Challenges of large data sets

How do you make a project management application that handles thousands of work-streams likes projects, tasks and actions? May have failed creating a solution that handles that amount of data. Many managers and users have been disappointed using yet another task management app that simply collapsed in front of their eyes under heavy load. Thousands of work-streams is not that much after all. If you manage a team and assemble a small team of 10 software developers, several operations operatives and you’re in a territory of thousands of tasks on the agenda within a year. You could achieve that easily in much smaller team within two years since adoption.

Software architecture is largely about building a house of cards that doesn’t collapse and many companies have started investing in their in-house work/task management solutions. What do you do if you want a project management solution that wouldn’t collapse after a year or two of regular use? There are three significant challenges: the user experience of managing large workloads, the front-end of a solution and the back-end.
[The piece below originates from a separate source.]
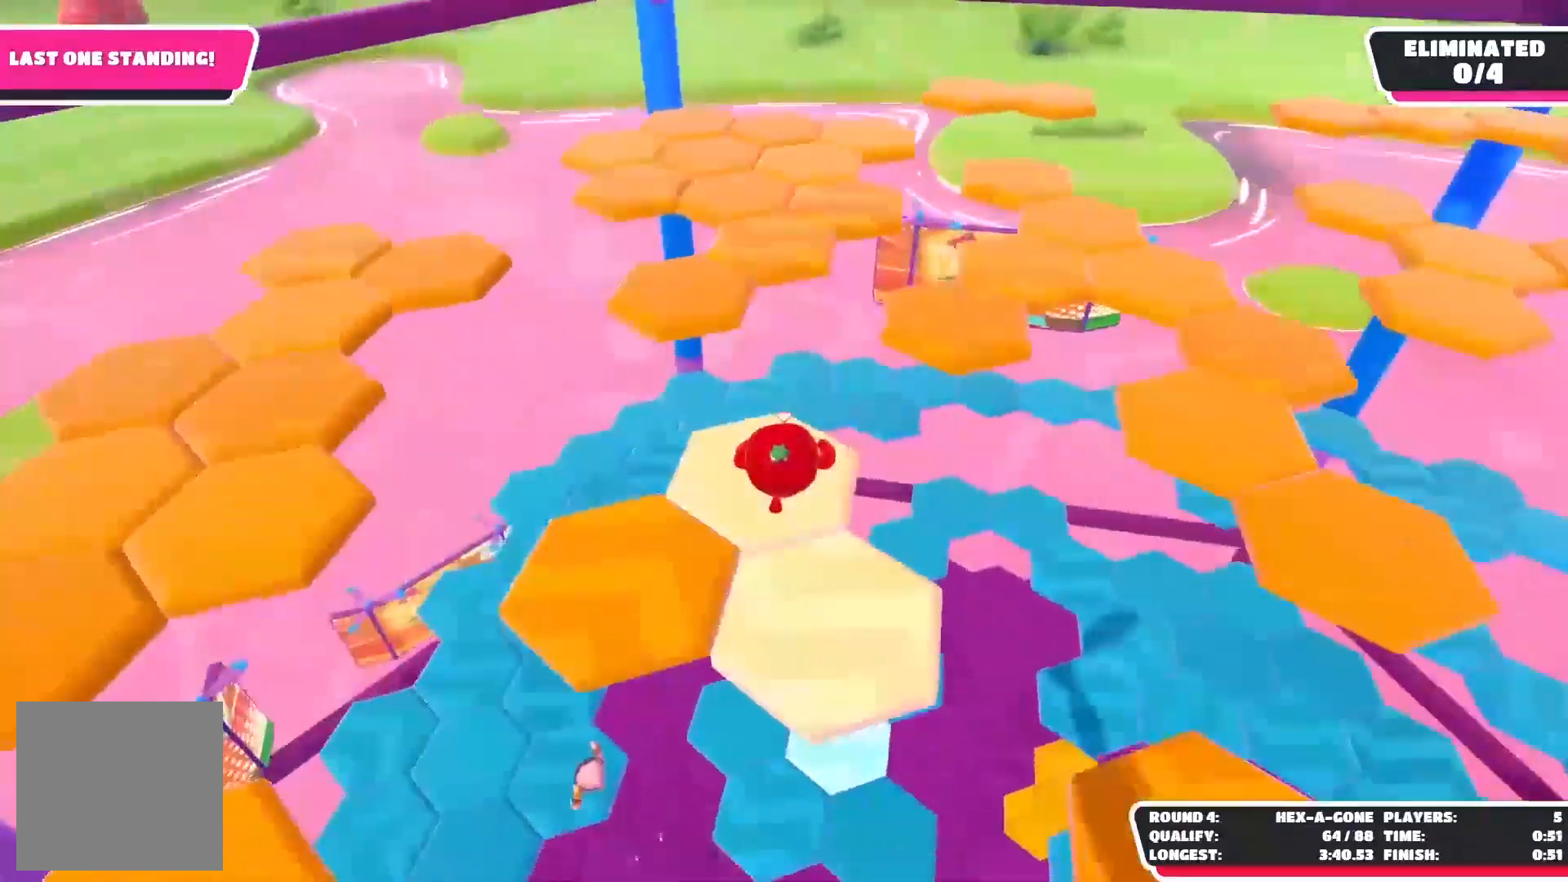
{"buttons": [], "left_stick": "up", "right_stick": "center", "events": [[283, "A", "down"], [500, "A", "up"]]}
The first part of the very user experience is a topic for another post (watch carefully) and I’m going to focus on the two remaining, more technical aspects.

In our case we’ve had to hit all those issues during implementation of TaskBeat, see: http://taskbeat.com/. TaskBeat is a project and programme management application with back end has designed specifically to meet the goals and implement the very concept of TaskBeat’s methodology (see: http://taskbeat.com/documents/metodologia.pdf, in Polish). This methodology could be implemented in several ways, however in our case it looks more like a tree in the back end of application itself. We’ve tried many strategies for representing that tree in relational and non-relational databases. First we’ve went for a professional relational database* because we wanted a real-time system with no cache or distribution delays.

The relational databases are providing you the transactional, real-time experience of managing large projects, where the real-time bit was very important in our specific implementation. We didn’t want any delays in refreshes of data as this is the nature of what the collaborative platform should be. With a properly engineered solution you get all updates instantly. In fact in case of TaskBeat you can sit back and enjoy watching work being done in front of your eyes by watching the NewsFeed screen. I do it rarely as it’s too much information but every time I do I know that the data is not cached and is coming live directly of the back-end database, at the moment. As you can see relational databases can be very responsive, unfortunately they’re not very well suited to accommodate tree like structures.

We’ve experimented with different approaches to tackle this issue. Most notably adjacency list (you know: NodeId, ParentId, obviously) and the concept known as nested sets. There are some conclusions on how to implement this in yet another way in our project. In any other case or implementation you definitely need to start with those two approaches in this kind of solutions, thinking through the positive and negative consequences of each one, depending on expected / actual usage of each strategy amongst your very own target audience. If you want the technical bits and some very interesting points you can read even more on this topic in “Trees and Hierarchies in SQL” by my favourite author: Joe’s Celko (http://www.amazon.com/Hierarchies-Smarties-Kaufmann-Management-Systems/dp/1558609202)

In our very own case we’ve been able to combine different approaches and load balance some of the hard work between the database server and the application server. Since we’ve gone for a wildly powerful solution that compiles most of the database scripts to stored procedures and server scripts to the assembler (yes, it eventually sits compiled to Intel x64 machine code!). Therefore in our case we could shift some of the database queries and process them as object queries (yay! see: http://en.wikipedia.org/wiki/LINQ) using blazing fast native code spun off a super cheap “wintel” commodity machines instantly decreasing the cloud cost from few thousands to a less than one hundred dollars a month.

Another challenge is the front end. You really have to be good with your HTML/CSS but even more importantly if you’re displaying lot of data on the browser’s canvas you need to know the limits of your browser as you’re dealing with loads of elements. This is something we didn’t optimise best yet. One thing a good architect would take a note on is how much of the data you actually need rendering on the page and when. The when is the killer question as many solutions would try to display all the data at the time the list is being displayed. You need to consider two alternative approaches: loading some of html via detached DOM and attaching the data to the view only when is needed and second: incremental loading of data responsive to the scroll.

To conclude with a final and the most important note: watch the real life scenarios and the actual usage of your solution as it grows big and huge. Don’t get tangled into very technical details and never, ever optimise too early by trying to implement something perfect the first hit or getting into too many technicalities too early. The very ability to see the internals of the apps usage may be the most important feature you want to have implemented first, as it pays back over a time, every time. We’re yet to implement the how-to we want on the front end, as there are clearly some optimisations to be made but we have deliberately not have done so earlier as we didn’t have sufficient real-world usage back then that we have now.

In our case the choice of existing methodology dictated the implementation and we’ve benefited from our choice multiple times over the course of the project lifetime already. Because we have experimented a lot and haven’t optimised too heavily on the front side we’ve been able to deliver much better solution that actually scales with tens of thousands of work-streams under management being processed with ease.

* having TaskBeat on top of Microsoft SQL Server is worth saying that NoSQL database have also been implemented in the solution however it covers aspects of the functionality not covered in this article.